## SELECTED EXTRACT
|---|

- Directed by: Alexander Hall
- Written by: Gladys Lehman; Ken Englund;
- Based on: "Miss Aesop Butters Her Bread" by Lenore Coffee and William J. Cowen
- Produced by: William Perlberg
- Starring: Melvyn Douglas; Joan Blondell;
- Cinematography: Henry Freulich
- Edited by: Al Clark
- Production company: Columbia Pictures
- Distributed by: Columbia Pictures
- Release date: June 30, 1939;
- Running time: 75 minutes
- Country: United States
- Language: English

= Good Girls Go to Paris =

1939 film by Alexander Hall

Good Girls Go to Paris is a 1939 American romantic comedy film starring Melvyn Douglas and Joan Blondell.

==Plot==
Jenny Swanson, a waitress in a small college town, dreams of going to Paris by any means necessary. She confides her plan for a little gold-digging and blackmail to Ronald "Ronnie" Brooke, a professor on exchange from England. Brooke tries to dissuade her, telling her that "good girls go to Paris, too."

|---|

## EXCERPTED RECORDS
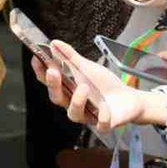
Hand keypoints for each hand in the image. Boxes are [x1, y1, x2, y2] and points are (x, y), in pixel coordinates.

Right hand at [30, 40, 162, 135]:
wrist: (129, 99)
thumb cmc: (104, 85)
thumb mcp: (87, 68)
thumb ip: (70, 57)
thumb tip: (54, 43)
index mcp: (66, 90)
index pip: (48, 82)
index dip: (40, 72)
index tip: (37, 58)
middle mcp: (73, 104)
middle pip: (57, 98)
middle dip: (53, 85)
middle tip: (53, 71)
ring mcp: (88, 115)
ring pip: (74, 114)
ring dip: (76, 101)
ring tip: (83, 87)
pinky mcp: (104, 124)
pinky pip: (100, 124)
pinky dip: (101, 116)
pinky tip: (104, 106)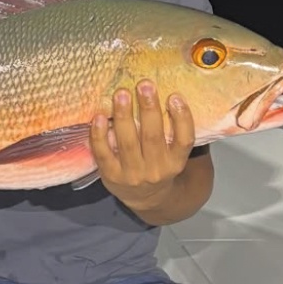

|---|

## TASK GOAL
In the article on Good Girls Go to Paris, what leads Jenny Swanson to plan gold-digging and blackmail, and how does Brooke respond? Answer in one to three sentences.

## TASK RESPONSE
Jenny dreams of going to Paris by any means necessary, so she plans gold-digging and blackmail to get there. When she tells Brooke, he tries to talk her out of it by saying that "good girls go to Paris, too."